The trend towards closing large youth prisons gains momentum.
In recent years, several states closed juvenile facilities, citing lower populations, budgetary constraints, and a desire for reform. Some closures have been the result of organized calls to action following particular incidents at the facilities that highlighted institutional problems.
In some states, the closures are part of a plan to reshape the juvenile justice system to eliminate large institutions in favor of smaller, less prison-like facilities that are located closer to the young people’s families and communities. In jurisdictions that sought to build new facilities, the efforts were at times met with resistance. Despite this resistance, Maryland opened a new detention center to house up to 60 youth that will cost $35 million.

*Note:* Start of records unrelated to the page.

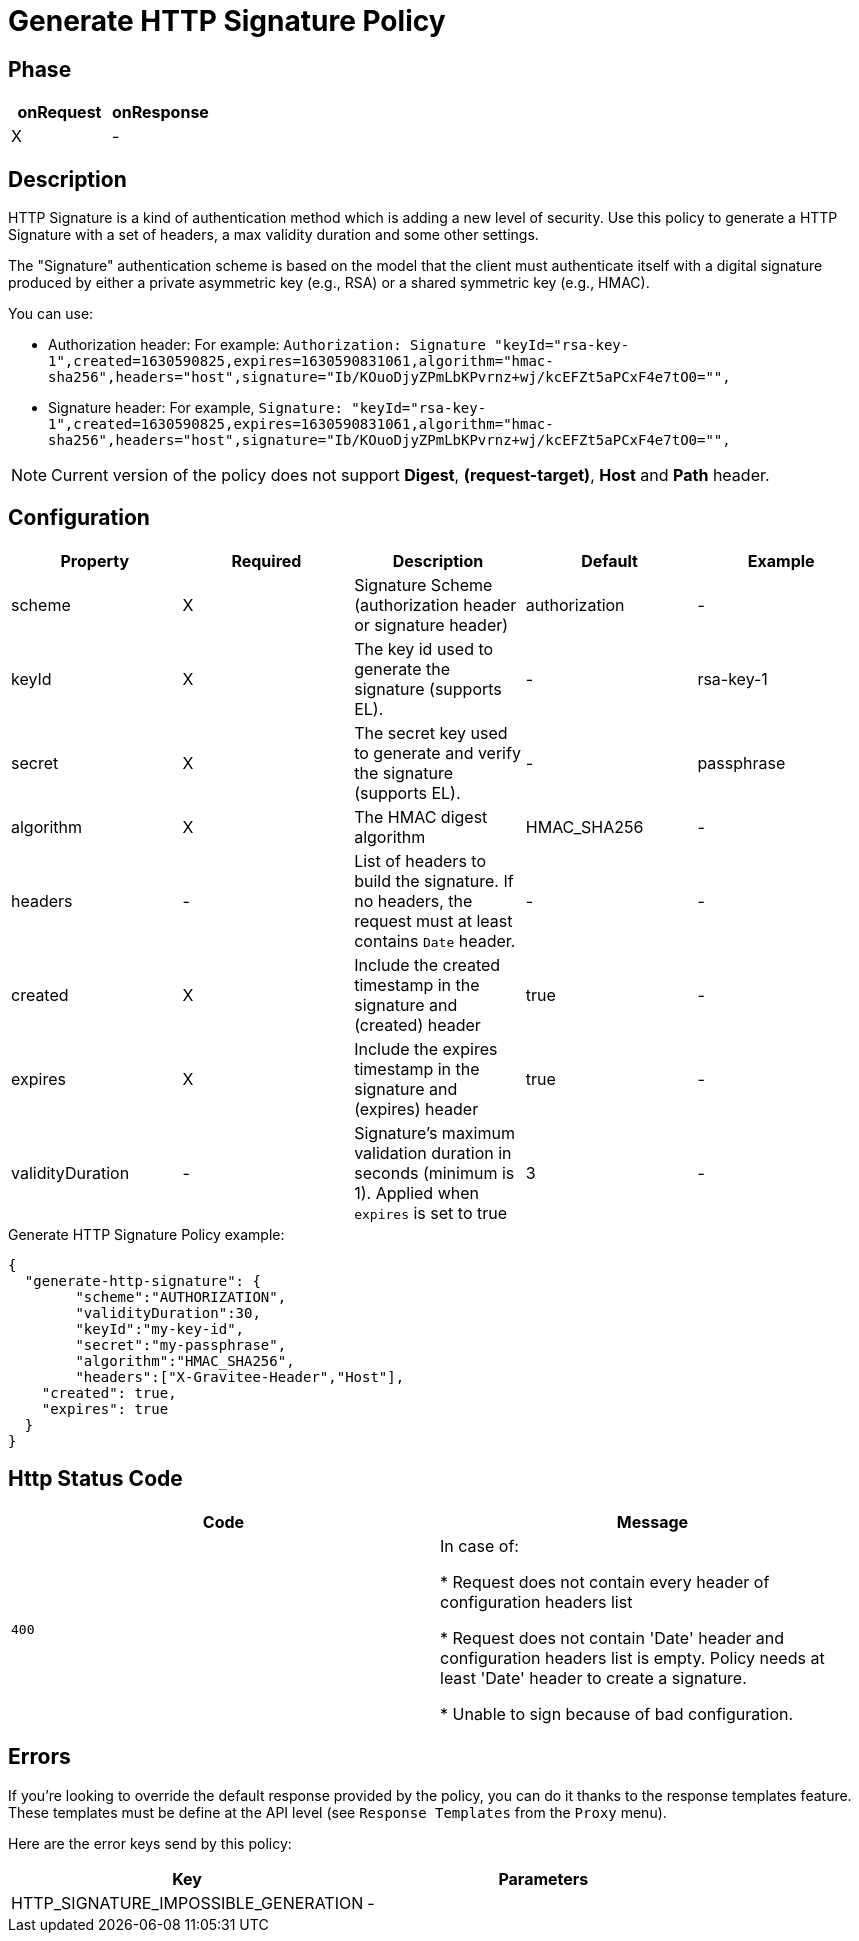 = Generate HTTP Signature Policy

ifdef::env-github[]
image:https://ci.gravitee.io/buildStatus/icon?job=gravitee-io/gravitee-policy-generate-http-signature/master["Build status", link="https://ci.gravitee.io/job/gravitee-io/job/gravitee-generate-policy-http-signature/"]
image:https://f.hubspotusercontent40.net/hubfs/7600448/gravitee-github-button.jpg["Join the community forum", link="https://community.gravitee.io?utm_source=readme", height=20]
endif::[]

== Phase

[cols="2*", options="header"]
|===
^|onRequest
^|onResponse

^.^| X
^.^| -

|===

== Description

HTTP Signature is a kind of authentication method which is adding a new level of security. Use this policy to generate a HTTP Signature with a set of headers, a max validity duration and some other settings.

The "Signature" authentication scheme is based on the model that the client must authenticate itself with a digital signature produced by either a private asymmetric key (e.g., RSA) or a shared symmetric key (e.g., HMAC).

You can use:

* Authorization header: For example: `Authorization: Signature "keyId="rsa-key-1",created=1630590825,expires=1630590831061,algorithm="hmac-sha256",headers="host",signature="Ib/KOuoDjyZPmLbKPvrnz+wj/kcEFZt5aPCxF4e7tO0="",`

* Signature header: For example, `Signature: "keyId="rsa-key-1",created=1630590825,expires=1630590831061,algorithm="hmac-sha256",headers="host",signature="Ib/KOuoDjyZPmLbKPvrnz+wj/kcEFZt5aPCxF4e7tO0="",`


NOTE: Current version of the policy does not support *Digest*, *(request-target)*, *Host* and *Path* header.

== Configuration

|===
|Property |Required |Description |Default |Example

.^|scheme
^.^|X
|Signature Scheme (authorization header or signature header)
^.^| authorization
^.^| -

.^|keyId
^.^|X
|The key id used to generate the signature (supports EL).
^.^| -
^.^| rsa-key-1

.^|secret
^.^|X
|The secret key used to generate and verify the signature (supports EL).
^.^| -
^.^| passphrase

.^|algorithm
^.^|X
|The HMAC digest algorithm
^.^| HMAC_SHA256
^.^| -

.^|headers
^.^| -
|List of headers to build the signature. If no headers, the request must at least contains `Date` header.
^.^| -
^.^| -

.^|created
^.^| X
|Include the created timestamp in the signature and (created) header
^.^| true
^.^| -

.^|expires
^.^| X
|Include the expires timestamp in the signature and (expires) header
^.^| true
^.^| -

.^|validityDuration
^.^|-
|Signature's maximum validation duration in seconds (minimum is 1). Applied when `expires` is set to true
^.^| 3
^.^| -

|===


[source, json]
.Generate HTTP Signature Policy example:
----
{
  "generate-http-signature": {
	"scheme":"AUTHORIZATION",
	"validityDuration":30,
	"keyId":"my-key-id",
	"secret":"my-passphrase",
	"algorithm":"HMAC_SHA256",
	"headers":["X-Gravitee-Header","Host"],
    "created": true,
    "expires": true
  }
}
----

== Http Status Code

|===
|Code |Message

.^| ```400```
| In case of:

* Request does not contain every header of configuration headers list

* Request does not contain 'Date' header and configuration headers list is empty. Policy needs at least 'Date' header to create a signature.

* Unable to sign because of bad configuration.
|===

== Errors

If you're looking to override the default response provided by the policy, you can do it
thanks to the response templates feature. These templates must be define at the API level (see `Response Templates`
from the `Proxy` menu).

Here are the error keys send by this policy:

[cols="2*", options="header"]
|===
^|Key
^|Parameters

.^|HTTP_SIGNATURE_IMPOSSIBLE_GENERATION
^.^|-

|===

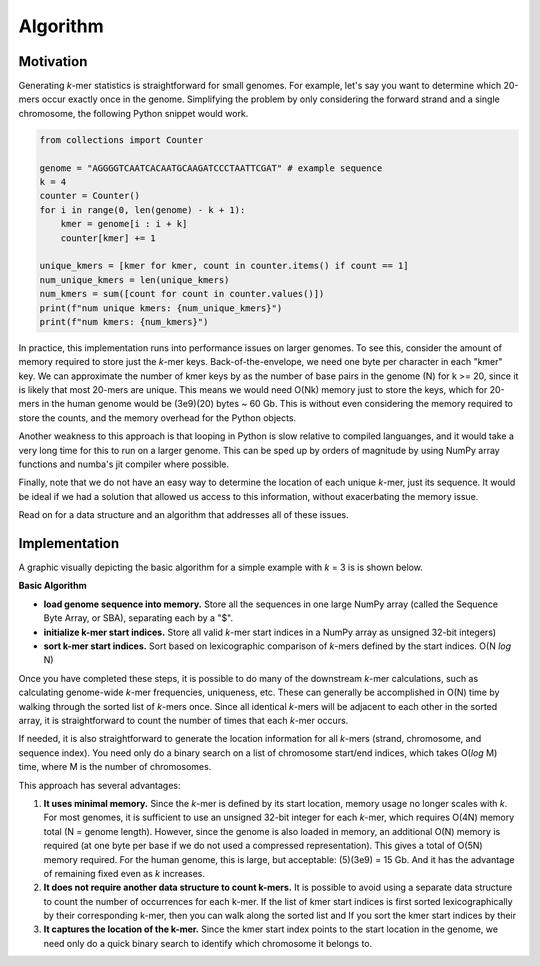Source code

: Algorithm
#########

Motivation
==========

Generating *k*-mer statistics is straightforward for small genomes. For example, let's say you want to determine which 20-mers occur exactly once in the genome. Simplifying the problem by only considering the forward strand and a single chromosome, the following Python snippet would work.

.. code-block:: python

    from collections import Counter

    genome = "AGGGGTCAATCACAATGCAAGATCCCTAATTCGAT" # example sequence
    k = 4
    counter = Counter()
    for i in range(0, len(genome) - k + 1):
        kmer = genome[i : i + k]
        counter[kmer] += 1

    unique_kmers = [kmer for kmer, count in counter.items() if count == 1]
    num_unique_kmers = len(unique_kmers)
    num_kmers = sum([count for count in counter.values()])
    print(f"num unique kmers: {num_unique_kmers}")
    print(f"num kmers: {num_kmers}")

In practice, this implementation runs into performance issues on larger genomes.  To see this, consider the amount of memory required to store just the *k*-mer keys.  Back-of-the-envelope, we need one byte per character in each "kmer" key. We can approximate the number of kmer keys by as the number of base pairs in the genome (N) for k >= 20, since it is likely that most 20-mers are unique.  This means we would need O(Nk) memory just to store the keys, which for 20-mers in the human genome would be (3e9)(20) bytes ~ 60 Gb.  This is without even considering the memory required to store the counts, and the memory overhead for the Python objects.

Another weakness to this approach is that looping in Python is slow relative to compiled languanges, and it would take a very long time for this to run on a larger genome.  This can be sped up by orders of magnitude by using NumPy array functions and numba's jit compiler where possible.

Finally, note that we do not have an easy way to determine the location of each unique *k*-mer, just its sequence.  It would be ideal if we had a solution that allowed us access to this information, without exacerbating the memory issue.

Read on for a data structure and an algorithm that addresses all of these issues.


Implementation
==============

A graphic visually depicting the basic algorithm for a simple example with *k* = 3 is is shown below.  


**Basic Algorithm**

- **load genome sequence into memory.** Store all the sequences in one large NumPy array (called the Sequence Byte Array, or SBA), separating each by a "$".
- **initialize k-mer start indices.**  Store all valid *k*-mer start indices in a NumPy array as unsigned 32-bit integers)
- **sort k-mer start indices.** Sort based on lexicographic comparison of *k*-mers defined by the start indices. O(N *log* N)

.. image:: resources/kmer-sba-diagram.png
  :width: 600

Once you have completed these steps, it is possible to do many of the downstream *k*-mer calculations, such as calculating genome-wide *k*-mer frequencies, uniqueness, etc.  These can generally be accomplished in O(N) time by walking through the sorted list of *k*-mers once.  Since all identical *k*-mers will be adjacent to each other in the sorted array, it is straightforward to count the number of times that each *k*-mer occurs.

If needed, it is also straightforward to generate the location information for all *k*-mers (strand, chromosome, and sequence index).  You need only do a binary search on a list of chromosome start/end indices, which takes O(*log* M) time, where M is the number of chromosomes.

.. image:: resources/sorted-kmers-table.png
  :width: 400

.. image:: resources/calculate-chrom-and-seq-idx-table.png
  :width: 400


This approach has several advantages:

1) **It uses minimal memory.**  Since the *k*-mer is defined by its start location, memory usage no longer scales with *k*. For most genomes, it is sufficient to use an unsigned 32-bit integer for each *k*-mer, which requires O(4N) memory total (N = genome length).  However, since the genome is also loaded in memory, an additional O(N) memory is required (at one byte per base if we do not used a compressed representation).  This gives a total of O(5N) memory required.  For the human genome, this is large, but acceptable: (5)(3e9) = 15 Gb.  And it has the advantage of remaining fixed even as *k* increases.
2) **It does not require another data structure to count k-mers.**  It is possible to avoid using a separate data structure to count the number of occurrences for each k-mer.  If the list of kmer start indices is first sorted lexicographically by their corresponding k-mer, then you can walk along the sorted list and If you sort the kmer start indices by their
3) **It captures the location of the k-mer.** Since the kmer start index points to the start location in the genome, we need only do a quick binary search to identify which chromosome it belongs to.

- In Kansas, following the 2016 passage of comprehensive juvenile justice reform legislation that resulted in a 40 percent decrease in youth who are incarcerated, the state closed the Larned Juvenile Correctional Facility in March 2017. The remaining population was transferred to the state’s now sole juvenile facility in Topeka.
- Citing a statewide plan to consolidate facilities, Kentucky closed the Lincoln Village Juvenile Detention Facility in June 2017. Lincoln Village was the site of a highly publicized death that prompted calls from advocates for the facility’s closure.
- Virginia closed the Beaumont Juvenile Correctional Center at the end of June 2017, one of two remaining maximum-security facilities in the state. The state proposed to construct a new, smaller facility in the city of Chesapeake, but the plan was met with controversy and ultimately pulled from the city council agenda.
- The McKinley County Juvenile Detention Center in New Mexico was closed in July 2017 following a population decline so dramatic that only two youth remained housed at the facility.
- The Jetson Center for Youth in Louisiana, which housed 76 youth, was closed in 2014. That same year, construction began on the new Acadiana Center for Youth, which will be Louisiana’s first facility built specifically to accommodate the Louisiana Model for Secure Care, keeping juveniles closer to their communities of origin and emphasizing therapy and family involvement for occupants. The new facility is slated to open in April 2018.
- After years of community pressure, the Connecticut Juvenile Training School closed admissions on January 1, 2018, and will transfer operations of the facility from the Department of Children and Families to the judicial branch on July 1, 2018. The purpose of the change is to allow more children to remain in their communities or in smaller, less prison-like settings, but some have questioned whether the tight timeline may cause unintended consequences like an increase in transfers to adult court or kids sent out of state for placement.
- Significant facility closure efforts continue in Washington State (Naselle Youth Camp), Los Angeles County, and San Diego County (Camp Barrett).